I żeby korzystać z narzędzi, trzeba wiedzieć gdzie i jak z nich korzystać. Tak, żeby ich używanie było maksymalnie wydajne i bezpieczne. Zwłaszcza, jeśli liczymy na jakiekolwiek benefity. Nie ważne czy materialne, czy niematerialne. Wartość z użycia narzędzia, jakim jest wolność słowa, jest zależna od tego, do kogo mówimy. I żeby to dla słuchającego miało wartość, musimy mówić, chociaż trochę w jego języku. Stąd brak mojego sprzeciwu wobec, nomen omen ograniczeń wynikających z dobrych obyczajów, czy zwykłej przyzwoitości.
Kultura
Możemy oczywiście, w ustalaniu wspólnego poziomu dyskusji, aspirować w dół. I rzucać „kurwami”, co drugie słowo. „Przecież, to też słowa, służą do podkreślenia ekspresji” – TAK. Ale nadużywane wulgaryzmów lub traktowane ich, jako zamienników w przypadku braku innych słów, robi podwójnie złą robotę. Po pierwsze obniża standardy dyskusji. Po drugie – wygasza siłę samych słów. I rzucenie mięsem jest raczej pluciem na deszczu niż rzeczywiście środkiem stylistycznym czy emocjonalnym narzędziem prowadzenia rozmowy.
Kolejnym elementem kulturalnej, ale nadal zgodnej z zasadą wolności słowa, jest poszanowanie dla drugiej osoby. Ważne jest to zwłaszcza w sieci, gdzie czytamy czy oglądamy treści osób, które znamy tylko na tyle, na ile one pozwalają nam się poznać. I mając to na uwadze – wchodzenie w analizę motywacji, intencji, sytuacji materialnej, osobistej czy rodzinnej, jako argumenty w dyskusji, jest poważnym błędem. Dlatego – jeśli macie szacunek dla drugiej osoby, to bardzo ważne jest oderwanie treści od autora (pisałem o tym). Nie wchodzimy w to, czy ktoś jest głupi, zdesperowany, żenujący czy cokolwiek, na pierwszy rzut oka byśmy mu przypisali. Zostawmy to. Liczy się co mówi i z tym dyskutujmy. Zawsze lubię w takich sytuacjach mówić –
I najmądrzejszemu z ludzi zdarza się powiedzieć coś głupiego. Czy to robi z niego głupka? Nie. Po prostu, powiedział coś głupiego.

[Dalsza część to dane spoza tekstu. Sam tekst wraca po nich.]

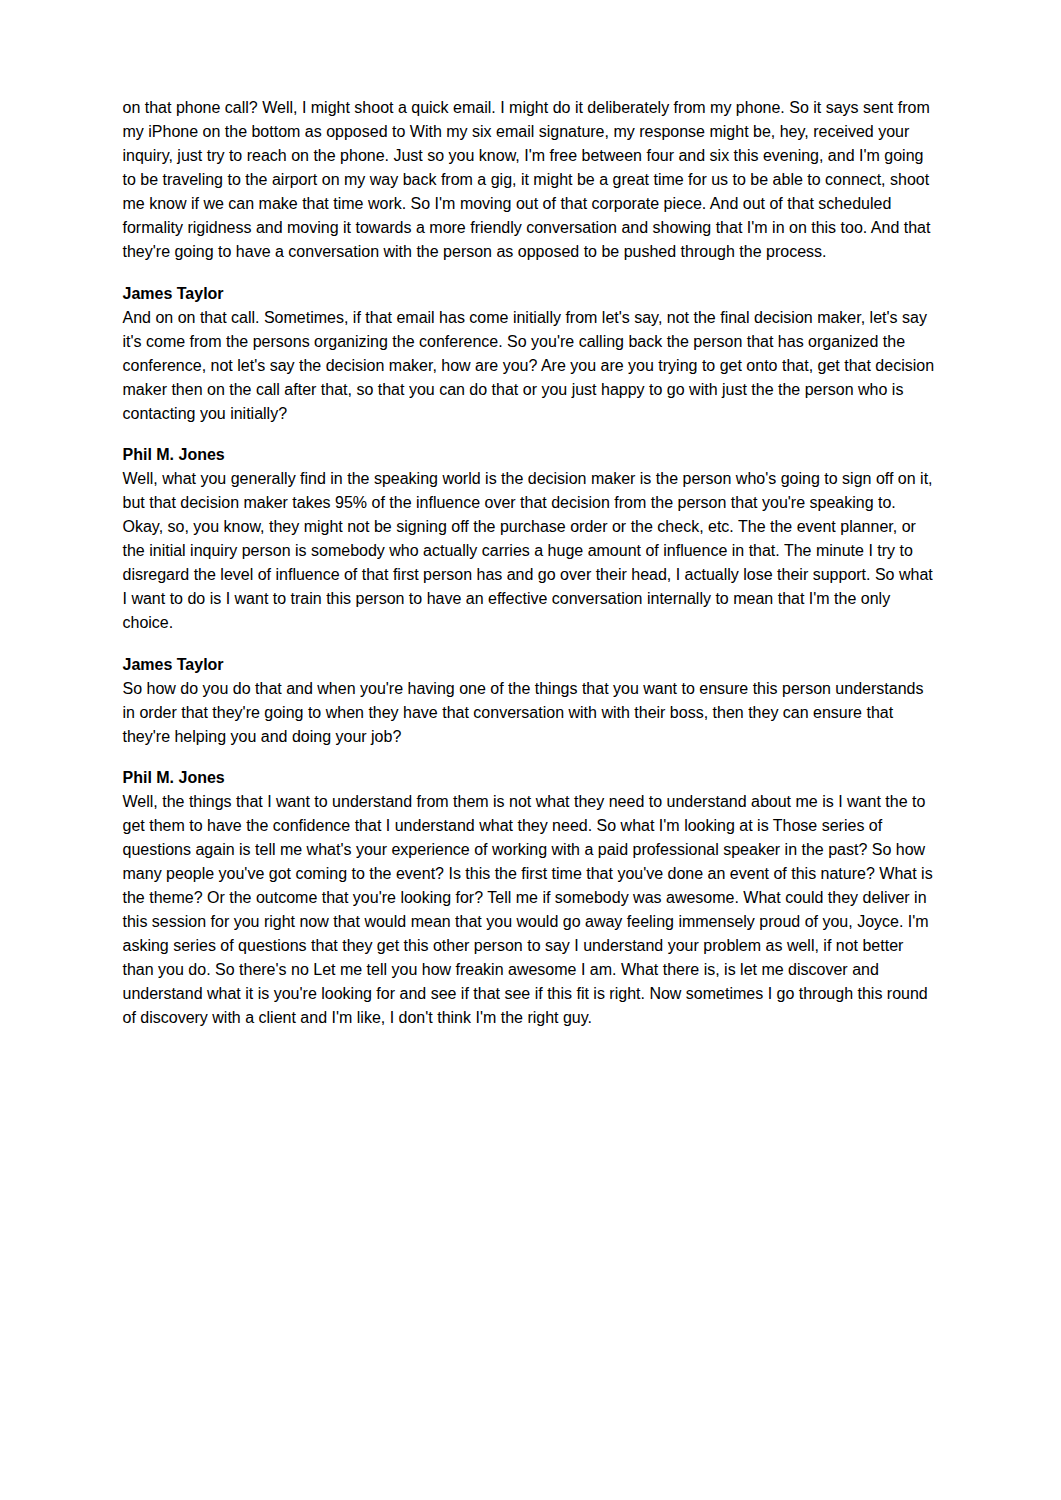on that phone call? Well, I might shoot a quick email. I might do it deliberately from my phone. So it says sent from my iPhone on the bottom as opposed to With my six email signature, my response might be, hey, received your inquiry, just try to reach on the phone. Just so you know, I'm free between four and six this evening, and I'm going to be traveling to the airport on my way back from a gig, it might be a great time for us to be able to connect, shoot me know if we can make that time work. So I'm moving out of that corporate piece. And out of that scheduled formality rigidness and moving it towards a more friendly conversation and showing that I'm in on this too. And that they're going to have a conversation with the person as opposed to be pushed through the process.
James Taylor
And on on that call. Sometimes, if that email has come initially from let's say, not the final decision maker, let's say it's come from the persons organizing the conference. So you're calling back the person that has organized the conference, not let's say the decision maker, how are you? Are you are you trying to get onto that, get that decision maker then on the call after that, so that you can do that or you just happy to go with just the the person who is contacting you initially?
Phil M. Jones
Well, what you generally find in the speaking world is the decision maker is the person who's going to sign off on it, but that decision maker takes 95% of the influence over that decision from the person that you're speaking to. Okay, so, you know, they might not be signing off the purchase order or the check, etc. The the event planner, or the initial inquiry person is somebody who actually carries a huge amount of influence in that. The minute I try to disregard the level of influence of that first person has and go over their head, I actually lose their support. So what I want to do is I want to train this person to have an effective conversation internally to mean that I'm the only choice.
James Taylor
So how do you do that and when you're having one of the things that you want to ensure this person understands in order that they're going to when they have that conversation with with their boss, then they can ensure that they're helping you and doing your job?
Phil M. Jones
Well, the things that I want to understand from them is not what they need to understand about me is I want the to get them to have the confidence that I understand what they need. So what I'm looking at is Those series of questions again is tell me what's your experience of working with a paid professional speaker in the past? So how many people you've got coming to the event? Is this the first time that you've done an event of this nature? What is the theme? Or the outcome that you're looking for? Tell me if somebody was awesome. What could they deliver in this session for you right now that would mean that you would go away feeling immensely proud of you, Joyce. I'm asking series of questions that they get this other person to say I understand your problem as well, if not better than you do. So there's no Let me tell you how freakin awesome I am. What there is, is let me discover and understand what it is you're looking for and see if that see if this fit is right. Now sometimes I go through this round of discovery with a client and I'm like, I don't think I'm the right guy.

Tak samo jak idiota może powiedzieć coś mądrego, co nie czyni z niego geniusza. Raz do roku i kura pierdnie.
Dlatego zachowując kulturę wypowiedzi i pokazując szacunek dla odbiorcy możemy przedstawić każdą opinię, każde poglądy i rozpocząć wokół nich dyskusję. To jest prawidłowe wykorzystanie narzędzia, jakim jest wolność słowa.
Cenzura
Temat nośny, bo często demonizowany. Zwłaszcza w naszej rzeczywistości, gdzie cenzura była narzędziem rządu w kontrolowaniu przepływu informacji. Nie twierdzę, ze cenzura to dobre zjawisko. Daleki jednak jestem od powiedzenia, że jest jednolicie złe. W pewnych sytuacjach jest konieczna. Nikt nie powie, że cenzura treści pedofilskich, przedstawiających okrucieństwo wobec zwierząt czy ludzi jest czymś złym. Dziś pojawiła się informacja, że Komisja Europejska daje trzy miesiące gigantom (Facebook i Google) na rozwiązanie problemu nielegalnych treści, z wyraźnym naciskiem na treści pedofilskie, rekrutacje terrorystów i rasizmu. Czyli firmy te mają zapobiegać propagacji tych treści na ich platformach. Zapobieganie publikowania treści to cenzura. Czy jest ktoś, kto nazwie cenzurę takich treści czymś złym? Zapraszam do komentowania.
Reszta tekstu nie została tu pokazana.